--- Study material Enclosed Below ---
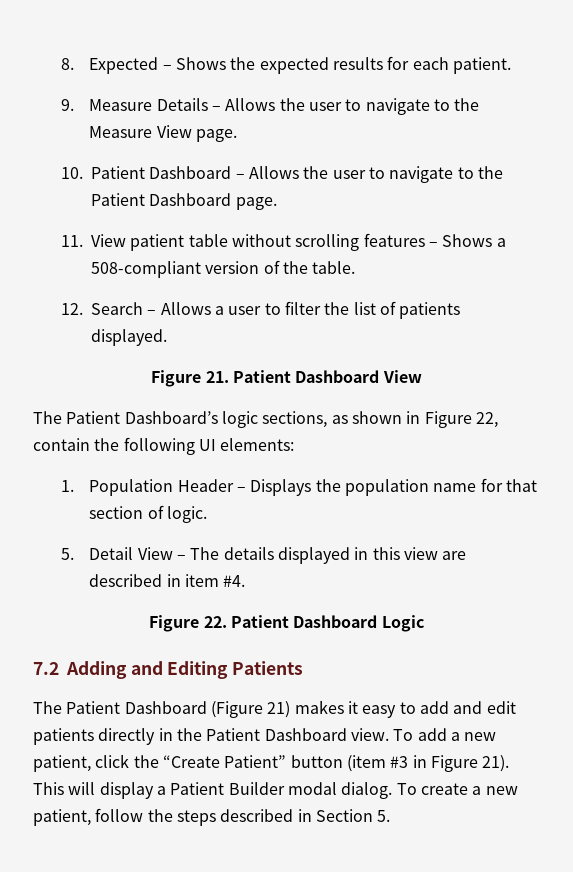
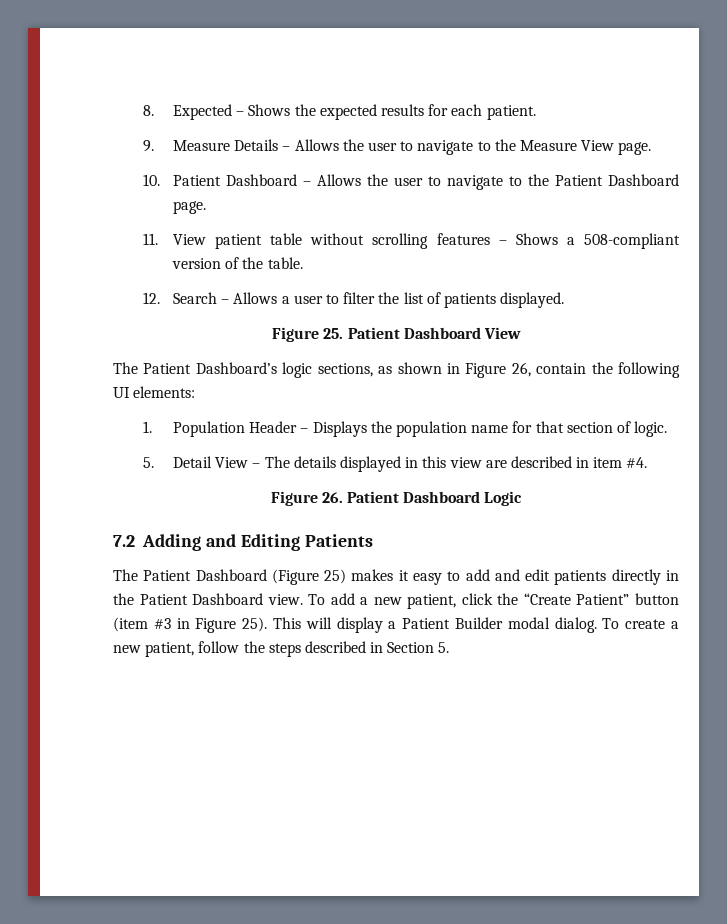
[205,371,229,383] 21. -> [323,328,344,339] 25.
[475,412,498,428] 22, -> [511,362,531,377] 26,
[203,616,227,628] 22. -> [321,492,343,503] 26.
[267,701,291,718] 21) -> [324,569,347,584] 25)
[482,755,510,772] 21). -> [242,617,268,632] 25).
--- End of Enclosed Study material ---
◆ Task: Reproduce exactly the line containing "[475,412,498,428] 22, ->" and all lines after it through the end of the listing above; leave out every earlier line.

◆ Answer to this problem:
[475,412,498,428] 22, -> [511,362,531,377] 26,
[203,616,227,628] 22. -> [321,492,343,503] 26.
[267,701,291,718] 21) -> [324,569,347,584] 25)
[482,755,510,772] 21). -> [242,617,268,632] 25).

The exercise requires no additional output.